Survey reveals gaps in knowledge about safe use of cleaners, disinfectants

Household cleaners and disinfectants flew off store shelves as the U.S. braced to combat the Covid-19 pandemic. However, a recent survey of U.S. adults revealed a substantial lack of knowledge about how to properly store and use these products, with nearly 40% of respondents admitting to high-risk practices.

The U.S. has seen a substantial increase in calls to poison centers due to exposure to household cleaners and disinfectants since the start of the pandemic, noted Radhika Gharpure, DVM, of the CDC’s Covid-19 Response Team and Epidemic Intelligence Service, and colleagues in Morbidity and Mortality Weekly Report. In order to better understand how poisoning victims were using these products, Gharpure and colleagues conducted an opt-in internet panel survey of 502 U.S. adults in May 2020 to assess “general knowledge, attitudes, and practices related to use of household cleaners and disinfectants,” as well as specific household disinfection strategies for Covid-19.

The median age of respondents was 46 years, 52% were female, and 63% were non-Hispanic white.

“Participants had limited knowledge of safe preparation of cleaning and disinfectant solutions,” they found. “Overall, 23% responded that only room temperature water should be used for preparation of dilute bleach solutions, 35% that bleach should not be mixed with vinegar, and 58% that bleach should not be mixed with ammonia. In comparison, a higher percentage of respondents had knowledge about use of recommended personal protective equipment: 64% responded that eye protection was recommended for use of some cleaners and disinfectants, and 71% responded that gloves were recommended for use. Similarly, 68% responded that handwashing was recommended after using cleaners and disinfectants and 73% that adequate ventilation was recommended when using these products. Regarding safe storage of cleaners, disinfectants, and hand sanitizers, 79% of respondents said that cleaners and disinfectants should be kept out of the reach of children, and 54% that hand sanitizers should be kept out of the reach of children.”

Questions to answer:
**A)** Answer these questions from the cleaning-product survey article, using one line for each answer and marking it the same way:
(i) How many U.S. adults took part in the survey, and in what month and year?
(ii) What was the median age of respondents?
(iii) What percentage of respondents said bleach should not be mixed with ammonia?
**B)** Please write the next part of the cleaning-product survey article, picking up after its final paragraph.

Items listed in a dataset
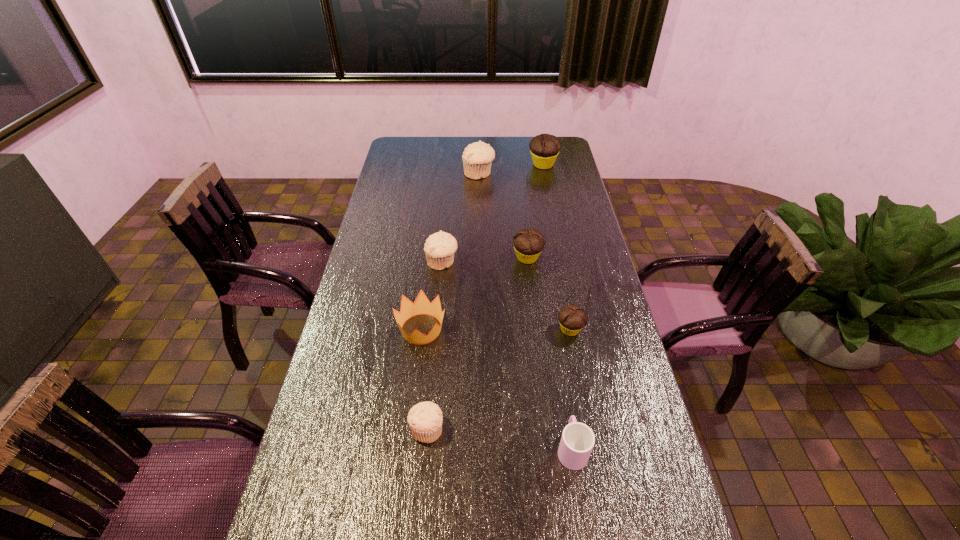
Identify the location of unoccupied area between the nearest chocolate muffin and the second farthest beige muffin. The width and height of the screenshot is (960, 540). (506, 296).

Find the location of `free spot between the farthest beige muffin and the nearest beige muffin`. free spot between the farthest beige muffin and the nearest beige muffin is located at coordinates (453, 301).

Locate an element on the screen. The height and width of the screenshot is (540, 960). object identified as the fifth closest to the cup is located at coordinates (440, 247).

Identify which object is located as the fifth nearest to the farthest chocolate muffin. Please provide its 2D coordinates. Your answer should be formatted as a tuple, i.e. [(x, y)], where the tuple contains the x and y coordinates of a point satisfying the conditions above.

[(421, 305)]

At what (x,y) coordinates should I click in order to perform the action: click on the second closest muffin to the nearest beige muffin. Please return your answer as a coordinate pair (x, y). The image size is (960, 540). Looking at the image, I should click on (440, 247).

Select which muffin is the second closest to the farthest beige muffin. Please provide its 2D coordinates. Your answer should be formatted as a tuple, i.e. [(x, y)], where the tuple contains the x and y coordinates of a point satisfying the conditions above.

[(528, 243)]

Identify which beige muffin is located as the nearest to the smallest beige muffin. Please provide its 2D coordinates. Your answer should be formatted as a tuple, i.e. [(x, y)], where the tuple contains the x and y coordinates of a point satisfying the conditions above.

[(440, 247)]

Identify which beige muffin is located as the third nearest to the nearest chocolate muffin. Please provide its 2D coordinates. Your answer should be formatted as a tuple, i.e. [(x, y)], where the tuple contains the x and y coordinates of a point satisfying the conditions above.

[(477, 157)]

Where is `chocolate muffin that is the second closest to the farthest beige muffin`? The height and width of the screenshot is (540, 960). chocolate muffin that is the second closest to the farthest beige muffin is located at coordinates (528, 243).

Identify which chocolate muffin is located as the third nearest to the smallest beige muffin. Please provide its 2D coordinates. Your answer should be formatted as a tuple, i.e. [(x, y)], where the tuple contains the x and y coordinates of a point satisfying the conditions above.

[(544, 148)]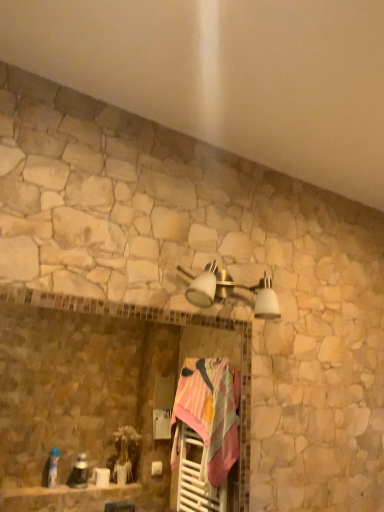
What do you see at coordinates (229, 290) in the screenshot?
I see `white glossy lamp at upper center` at bounding box center [229, 290].

Find the location of a particular element. The height and width of the screenshot is (512, 384). white glossy lamp at upper center is located at coordinates (229, 290).

What is the approximate width of white glossy lamp at upper center?

It is 5.47 inches.

I want to click on white glossy lamp at upper center, so click(229, 290).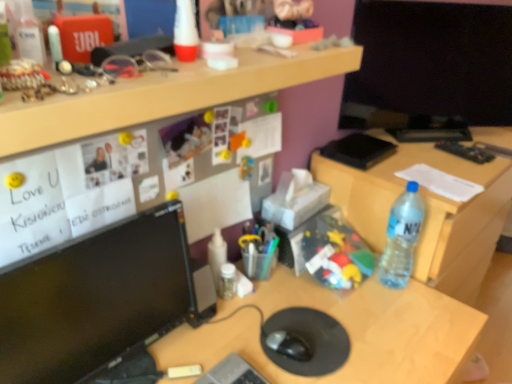
At what (x,y) coordinates should I click in order to perform the action: click on free space that is in between translucent plastic bottle at right, which appears as the 1th bottle when viewed from the right, and black rubber mousepad at center. Please return your answer as a coordinate pair (x, y). Image resolution: width=512 pixels, height=384 pixels. Looking at the image, I should click on (356, 300).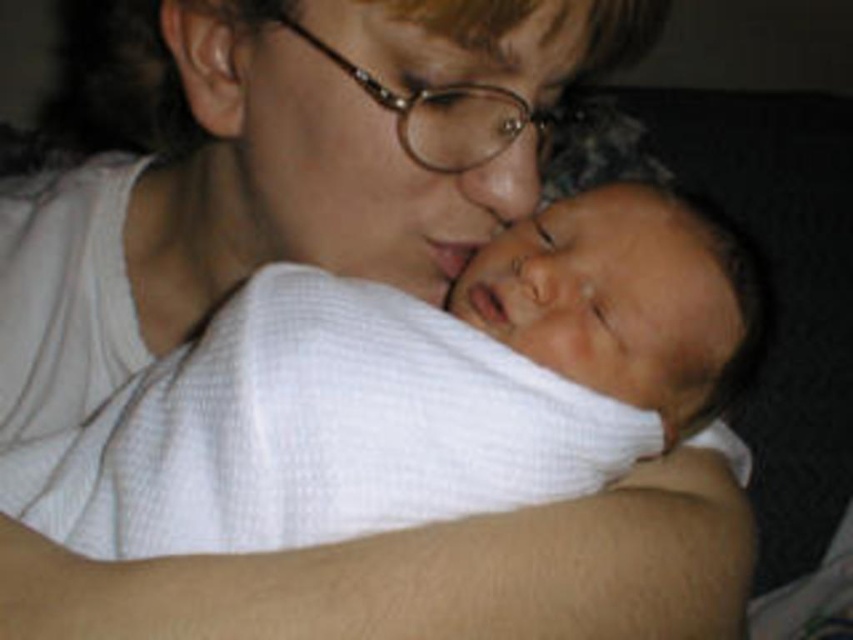
Question: Which point is farther to the camera?

Choices:
 (A) white cotton shirt at center
 (B) white textured cloth at center

Answer: (A)

Question: Where is white cotton shirt at center located in relation to soft beige arm at center in the image?

Choices:
 (A) right
 (B) left

Answer: (A)

Question: Which object is positioned closest to the soft beige arm at center?

Choices:
 (A) white cotton shirt at center
 (B) white textured cloth at center

Answer: (B)

Question: Considering the relative positions of white cotton shirt at center and soft beige arm at center in the image provided, where is white cotton shirt at center located with respect to soft beige arm at center?

Choices:
 (A) right
 (B) left

Answer: (A)

Question: Among these points, which one is farthest from the camera?

Choices:
 (A) (695, 380)
 (B) (421, 104)

Answer: (A)

Question: Can you confirm if white textured cloth at center is positioned to the left of soft beige arm at center?

Choices:
 (A) yes
 (B) no

Answer: (A)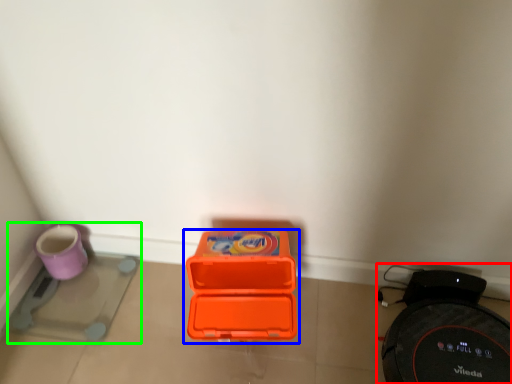
Question: Based on their relative distances, which object is nearer to appliance (highlighted by a red box)? Choose from box (highlighted by a blue box) and appliance (highlighted by a green box).

Choices:
 (A) box
 (B) appliance

Answer: (A)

Task responses:
**A)**
(i) 502 U.S. adults, in May 2020.
(ii) 46 years.
(iii) 58%.

**B)**
Sixty percent of respondents reported cleaning and disinfecting their homes more frequently compared to the months preceding the pandemic. When asked whether they agreed that they knew how to properly clean and disinfect their home, 51% and 31% strongly agreed and somewhat agreed, respectively; 42% and 35% strongly agreed and somewhat agreed, respectively, that they knew how to clean and disinfect their home to prevent transmission of SARS-CoV-2.

But, alarmingly, 39% reported intentionally engaging in unrecommended, high-risk practices to prevent the virus, “including application of bleach to food items (e.g., fruits and vegetables) (19%); use of household cleaning and disinfectant products on hands or skin (18%); misting the body with a cleaning or disinfectant spray (10%); inhalation of vapors from household cleaners or disinfectants (6%); and drinking or gargling diluted bleach solutions, soapy water, and other cleaning and disinfectant solutions (4% each),” they wrote.

Twenty-five percent of respondents reported at least one adverse event related to cleaner/disinfectant use in the preceding month, including nose or sinus irritation (11%); skin irritation (8%); eye irritation (8%); dizziness, lightheadedness, or headache (8%); upset stomach or nausea (6%); or breathing problems (6%).

“Respondents who reported engaging in at least one high-risk practice more frequently reported an adverse health effect than did those who did not report engaging in such practices (39% versus 16%),” they added.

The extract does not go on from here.